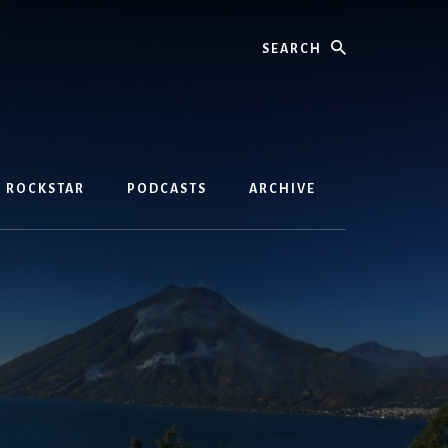
Search
D ROCKSTAR
PODCASTS
ARCHIVE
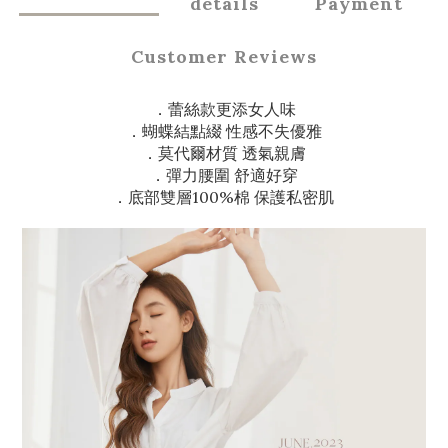
details
Payment
Customer Reviews
．蕾絲款更添女人味
．蝴蝶結點綴 性感不失優雅
．莫代爾材質 透氣親膚
．彈力腰圍 舒適好穿
．底部雙層100%棉 保護私密肌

**Required work**
Give back every record exactly. Omit the pictures.

**Finished exercise**
Search
D ROCKSTAR
PODCASTS
ARCHIVE
details
Payment
Customer Reviews
．蕾絲款更添女人味
．蝴蝶結點綴 性感不失優雅
．莫代爾材質 透氣親膚
．彈力腰圍 舒適好穿
．底部雙層100%棉 保護私密肌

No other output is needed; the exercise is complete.